À ses côtés, Abbado réalise un compromis entre un accompagnement adéquat et un naturel plus étincelant : un son d'ensemble large, consistant, néanmoins toujours aéré et une expressivité plus extérieure, plus spontanée. Cette dialectique s'exprime d'autant plus dans le Rondo finale, où la latinité du chef contraste avec un pianiste plus stylé dans une vision toujours stimulante et vivement menée.
Mais les qualités d'Abbado dans Beethoven deviennent, maniées à la puissance dix, de pesants défauts dans Bruckner. Le chef italien conduit la 7e symphonie du maître autrichien au moyen d'un tempo toujours allant qui ne respire guère, malgré un parti pris de faire chanter les thèmes au summum de leur expressivité. Au surplus, toute cette latinité se mélange assez mal avec une conception épaisse du son, prenant assise sur des graves denses, des cordes de chair : les pupitres surjouent en permanence si bien que l'orchestre sonne toujours beaucoup trop et, du fait d'une battue rapide et irrespirable, le son n'a jamais la possibilité d'acquérir sa véritable dimension.

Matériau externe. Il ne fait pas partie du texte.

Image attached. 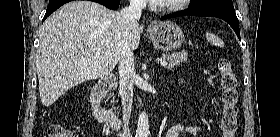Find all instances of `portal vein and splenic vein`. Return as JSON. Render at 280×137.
I'll use <instances>...</instances> for the list:
<instances>
[{
  "label": "portal vein and splenic vein",
  "instance_id": "18ae733b",
  "mask_svg": "<svg viewBox=\"0 0 280 137\" xmlns=\"http://www.w3.org/2000/svg\"><path fill=\"white\" fill-rule=\"evenodd\" d=\"M168 63H167V61H163V62H161V66H166Z\"/></svg>",
  "mask_w": 280,
  "mask_h": 137
}]
</instances>
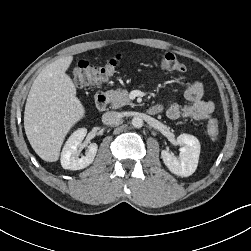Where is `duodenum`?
I'll return each mask as SVG.
<instances>
[{"label": "duodenum", "instance_id": "410a0bca", "mask_svg": "<svg viewBox=\"0 0 251 251\" xmlns=\"http://www.w3.org/2000/svg\"><path fill=\"white\" fill-rule=\"evenodd\" d=\"M95 103L99 110L103 111L107 108L108 105V96L106 92L99 91L95 96ZM147 112L150 115H156L161 112V107L159 105H152L148 108Z\"/></svg>", "mask_w": 251, "mask_h": 251}]
</instances>
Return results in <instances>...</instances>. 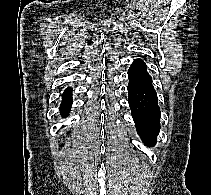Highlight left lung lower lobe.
<instances>
[{
    "label": "left lung lower lobe",
    "mask_w": 211,
    "mask_h": 195,
    "mask_svg": "<svg viewBox=\"0 0 211 195\" xmlns=\"http://www.w3.org/2000/svg\"><path fill=\"white\" fill-rule=\"evenodd\" d=\"M128 76V102L136 129L145 145L153 146L160 130V109L152 78L141 59L132 63Z\"/></svg>",
    "instance_id": "obj_1"
}]
</instances>
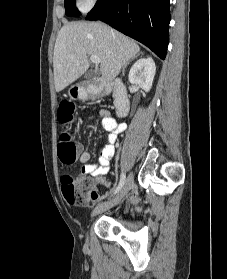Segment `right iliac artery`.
Listing matches in <instances>:
<instances>
[{
	"mask_svg": "<svg viewBox=\"0 0 227 279\" xmlns=\"http://www.w3.org/2000/svg\"><path fill=\"white\" fill-rule=\"evenodd\" d=\"M125 178H126L125 173H122L120 182H119L117 188L115 189L114 194L118 193L122 189V187L124 186V183H125Z\"/></svg>",
	"mask_w": 227,
	"mask_h": 279,
	"instance_id": "82829eb1",
	"label": "right iliac artery"
}]
</instances>
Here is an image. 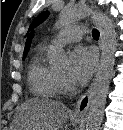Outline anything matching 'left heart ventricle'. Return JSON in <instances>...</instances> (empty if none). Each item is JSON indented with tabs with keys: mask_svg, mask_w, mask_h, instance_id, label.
<instances>
[{
	"mask_svg": "<svg viewBox=\"0 0 123 130\" xmlns=\"http://www.w3.org/2000/svg\"><path fill=\"white\" fill-rule=\"evenodd\" d=\"M66 73V69H63V70H61V74H65Z\"/></svg>",
	"mask_w": 123,
	"mask_h": 130,
	"instance_id": "left-heart-ventricle-1",
	"label": "left heart ventricle"
}]
</instances>
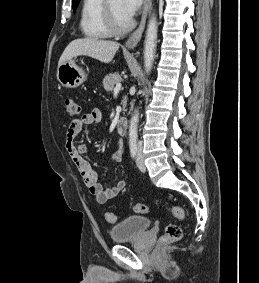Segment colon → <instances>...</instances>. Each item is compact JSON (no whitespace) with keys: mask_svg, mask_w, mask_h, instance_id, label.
Wrapping results in <instances>:
<instances>
[{"mask_svg":"<svg viewBox=\"0 0 259 283\" xmlns=\"http://www.w3.org/2000/svg\"><path fill=\"white\" fill-rule=\"evenodd\" d=\"M66 104V109L67 113L70 116H78L81 113V107L79 103L71 98L66 99L65 101ZM134 211L137 213H147L148 207L147 205L143 203H138L134 206ZM172 214L177 220H183L185 218V211L183 208H181L178 205H174L172 207ZM106 221L110 224H113L116 222V217L114 213L112 212H107L105 215ZM183 231L181 227L177 224H169L166 229L164 234L160 237V243L162 244H168V243H173L176 241H179L182 238Z\"/></svg>","mask_w":259,"mask_h":283,"instance_id":"1","label":"colon"}]
</instances>
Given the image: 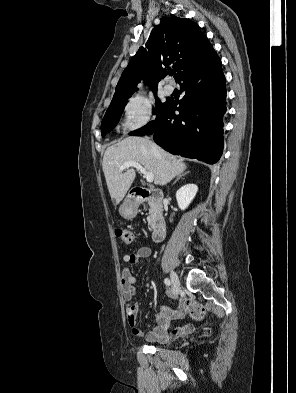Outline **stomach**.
<instances>
[{"label": "stomach", "mask_w": 296, "mask_h": 393, "mask_svg": "<svg viewBox=\"0 0 296 393\" xmlns=\"http://www.w3.org/2000/svg\"><path fill=\"white\" fill-rule=\"evenodd\" d=\"M120 215L125 219H132L137 214V209L130 201H125L119 208Z\"/></svg>", "instance_id": "stomach-1"}]
</instances>
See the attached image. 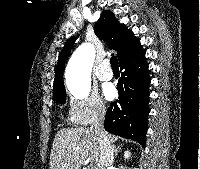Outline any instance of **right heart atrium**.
<instances>
[{"label":"right heart atrium","mask_w":200,"mask_h":169,"mask_svg":"<svg viewBox=\"0 0 200 169\" xmlns=\"http://www.w3.org/2000/svg\"><path fill=\"white\" fill-rule=\"evenodd\" d=\"M106 114L107 106L97 94H90L82 98H71L69 100L68 117L74 125H89L103 119Z\"/></svg>","instance_id":"obj_1"}]
</instances>
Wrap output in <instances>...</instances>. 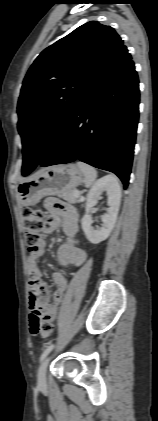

Il faut choisir : soit on dégraisse et on peut se permettre des tempi qui avancent à la manière miraculeuse d'un Harnoncourt, soit on laisse s'épancher un son plus consistant dans la lenteur, à la manière de Thielemann. À défaut d'un parti pris cohérent, Abbado plombe l'espace brucknérien et dénature un temps qui n'a dès lors plus rien à voir avec le chantre de Saint-Florian, car dans une telle musique, seul un temps cristallisé permet à un espace si dense de respirer.
Outrances mahlériennes
Comment un chef aussi excellent dans des Wagner et des Strauss très dégraissés peut-il autant plomber Bruckner ? Voilà le bien le seul grand « Mystère » de la soirée. Car Abbado ne se hisse jamais à la hauteur spirituelle de la partition, préférant la théâtralité au mysticisme. La tension dans les répétitions rythmiques montant toujours beaucoup trop vite, jamais la musique ne donne l'impression de s'élever inexorablement. Les cordes ne cessent de s'épancher dans des dessins à l'outrance mahlérienne hors de propos. La substance musicale constamment pressée jusqu'à la dernière goutte de son jus, le climax du mouvement lent n'apparaît plus que comme un écrasement de plus. Au lieu d'un bain de jouvence éternelle, Abbado nous gratifie d'un calvaire que l'on pourrait presque qualifier de christique.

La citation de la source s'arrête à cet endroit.